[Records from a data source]
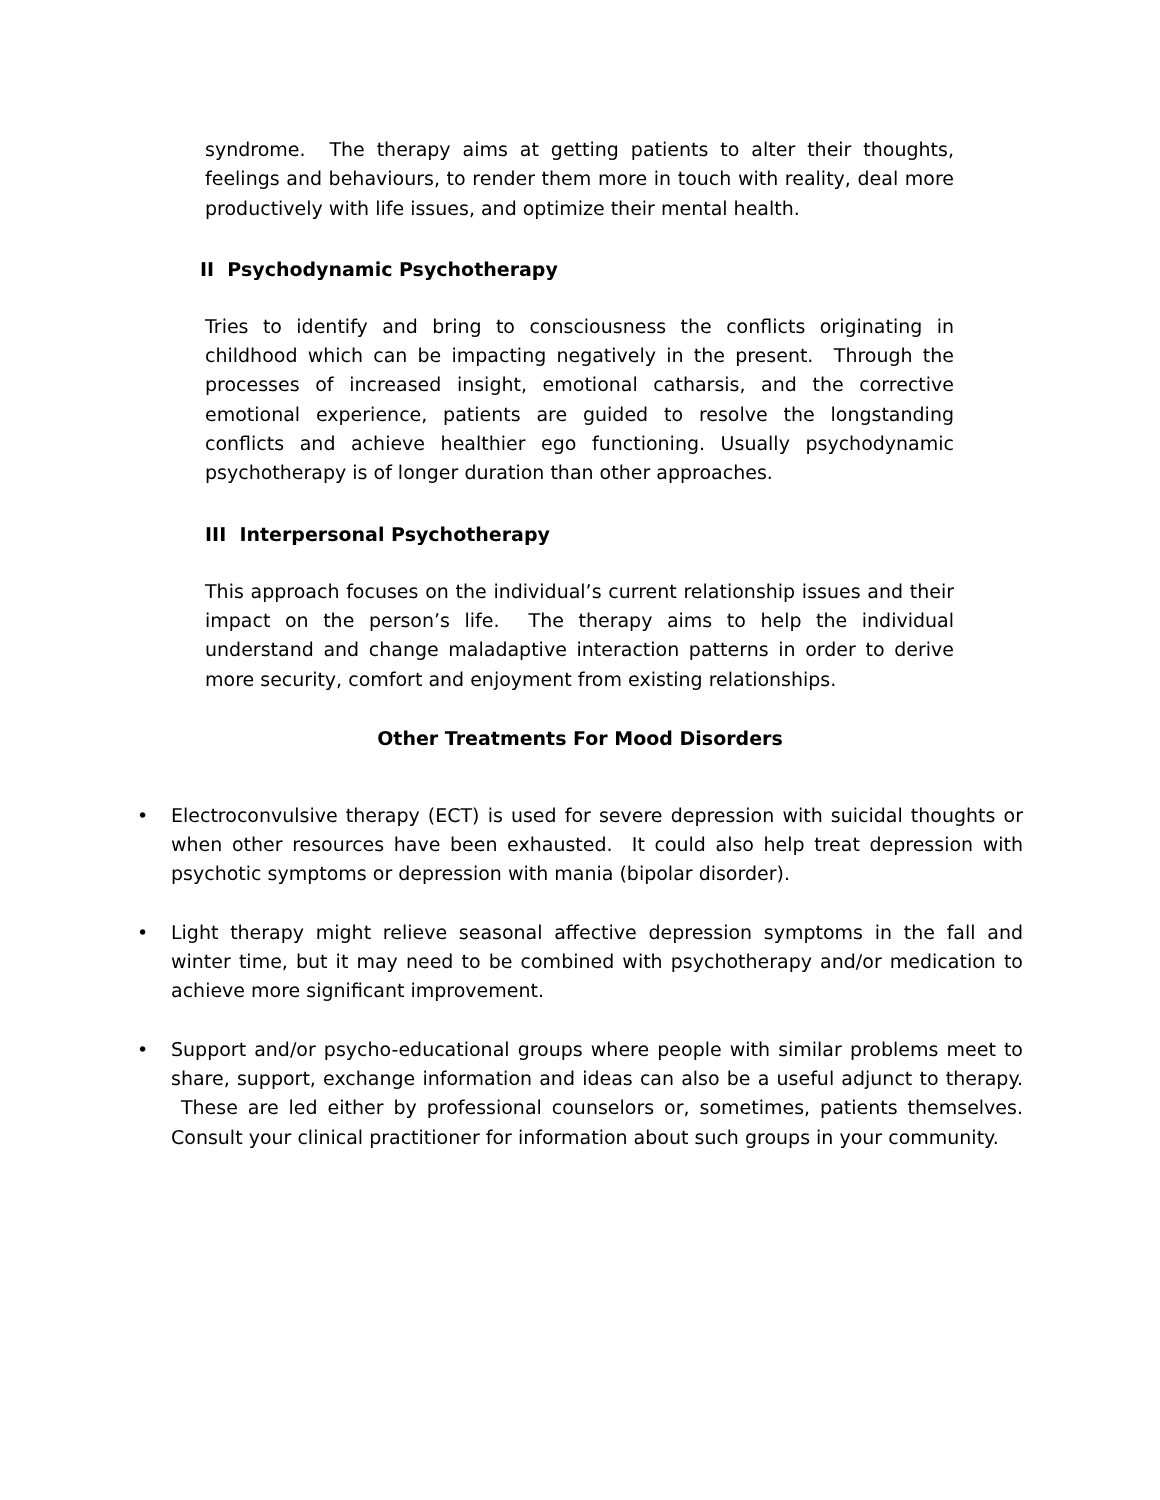syndrome. The therapy aims at getting patients to alter their thoughts, feelings and behaviours, to render them more in touch with reality, deal more productively with life issues, and optimize their mental health.
II Psychodynamic Psychotherapy
Tries to identify and bring to consciousness the conflicts originating in childhood which can be impacting negatively in the present. Through the processes of increased insight, emotional catharsis, and the corrective emotional experience, patients are guided to resolve the longstanding conflicts and achieve healthier ego functioning. Usually psychodynamic psychotherapy is of longer duration than other approaches.
III Interpersonal Psychotherapy
This approach focuses on the individual’s current relationship issues and their impact on the person’s life. The therapy aims to help the individual understand and change maladaptive interaction patterns in order to derive more security, comfort and enjoyment from existing relationships.
Other Treatments For Mood Disorders
• Electroconvulsive therapy (ECT) is used for severe depression with suicidal thoughts or when other resources have been exhausted. It could also help treat depression with psychotic symptoms or depression with mania (bipolar disorder).
• Light therapy might relieve seasonal affective depression symptoms in the fall and winter time, but it may need to be combined with psychotherapy and/or medication to achieve more significant improvement.
• Support and/or psycho-educational groups where people with similar problems meet to share, support, exchange information and ideas can also be a useful adjunct to therapy. These are led either by professional counselors or, sometimes, patients themselves. Consult your clinical practitioner for information about such groups in your community.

=== WHAT TO WORK ON ===
An exact copy of all the data above is required; omit any pictures.

=== RESPONSE ===
syndrome. The therapy aims at getting patients to alter their thoughts, feelings and behaviours, to render them more in touch with reality, deal more productively with life issues, and optimize their mental health.
II Psychodynamic Psychotherapy
Tries to identify and bring to consciousness the conflicts originating in childhood which can be impacting negatively in the present. Through the processes of increased insight, emotional catharsis, and the corrective emotional experience, patients are guided to resolve the longstanding conflicts and achieve healthier ego functioning. Usually psychodynamic psychotherapy is of longer duration than other approaches.
III Interpersonal Psychotherapy
This approach focuses on the individual’s current relationship issues and their impact on the person’s life. The therapy aims to help the individual understand and change maladaptive interaction patterns in order to derive more security, comfort and enjoyment from existing relationships.
Other Treatments For Mood Disorders
• Electroconvulsive therapy (ECT) is used for severe depression with suicidal thoughts or when other resources have been exhausted. It could also help treat depression with psychotic symptoms or depression with mania (bipolar disorder).
• Light therapy might relieve seasonal affective depression symptoms in the fall and winter time, but it may need to be combined with psychotherapy and/or medication to achieve more significant improvement.
• Support and/or psycho-educational groups where people with similar problems meet to share, support, exchange information and ideas can also be a useful adjunct to therapy. These are led either by professional counselors or, sometimes, patients themselves. Consult your clinical practitioner for information about such groups in your community.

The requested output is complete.